[Data items]
^^^^^^^^^^^^^^^^

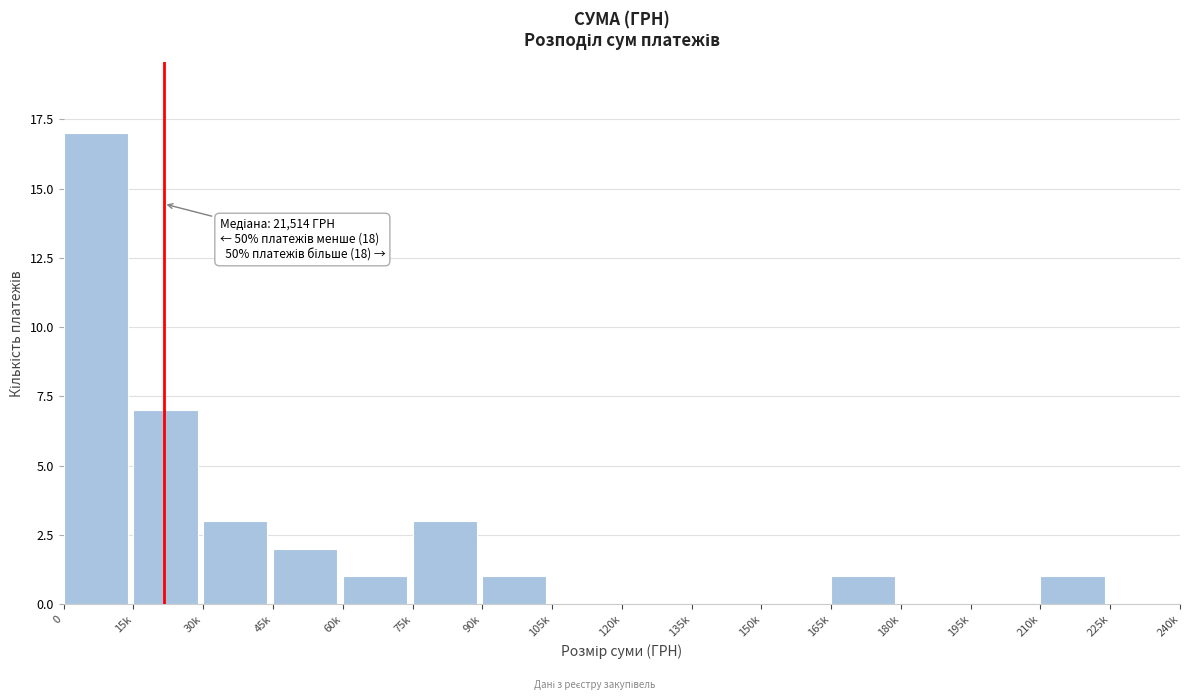

Reading right to left, list all the values displayed in this chart.

225k=0	210k=1	195k=0	180k=0	165k=1	150k=0	135k=0	120k=0	105k=0	90k=1	75k=3	60k=1	45k=2	30k=3	15k=7	0=17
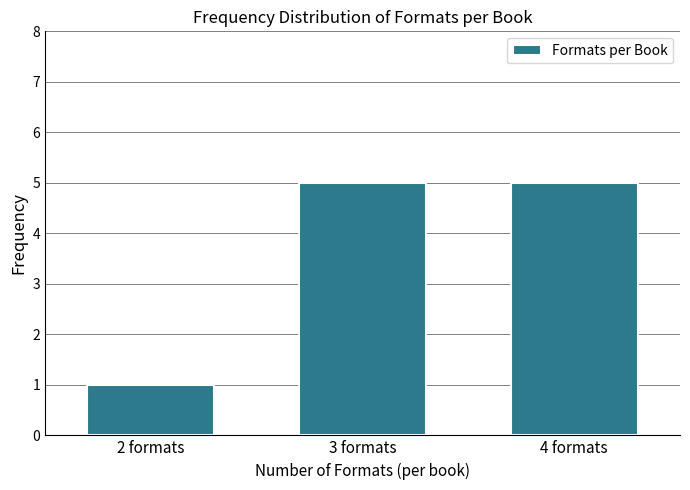

Reading right to left, what are all the values shown in this chart?

4 formats=5	3 formats=5	2 formats=1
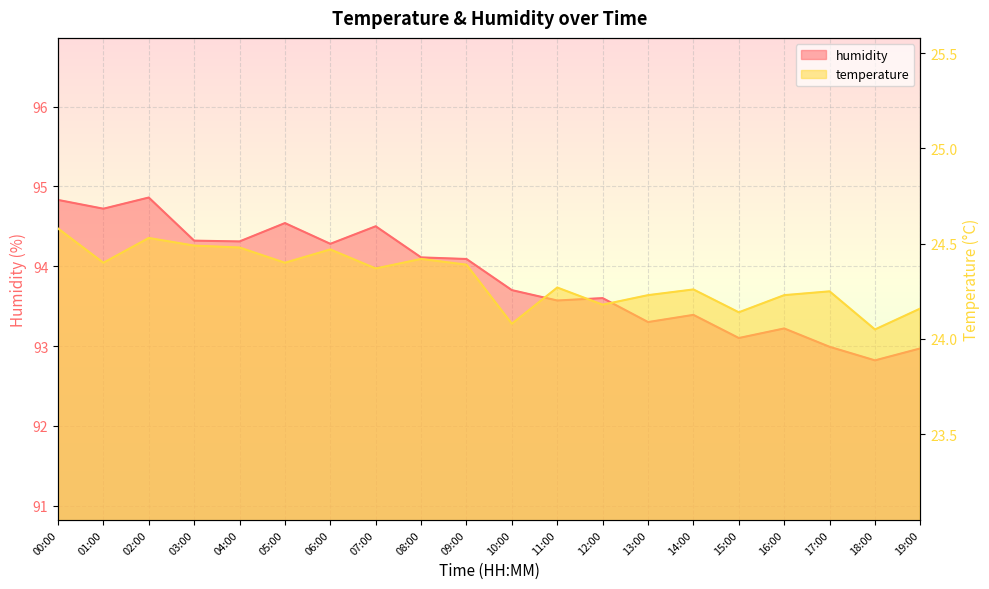

True or false: temperature has a value of 24.3 at 14:00.

True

^^^^^^^^^^^^^^^^

§ **What is being asked**
Pick out each line of the records above that contains the word "this", and copy those lines.

§ **Exercise response**
Reading right to left, list all the values displayed in this chart.
Reading right to left, what are all the values shown in this chart?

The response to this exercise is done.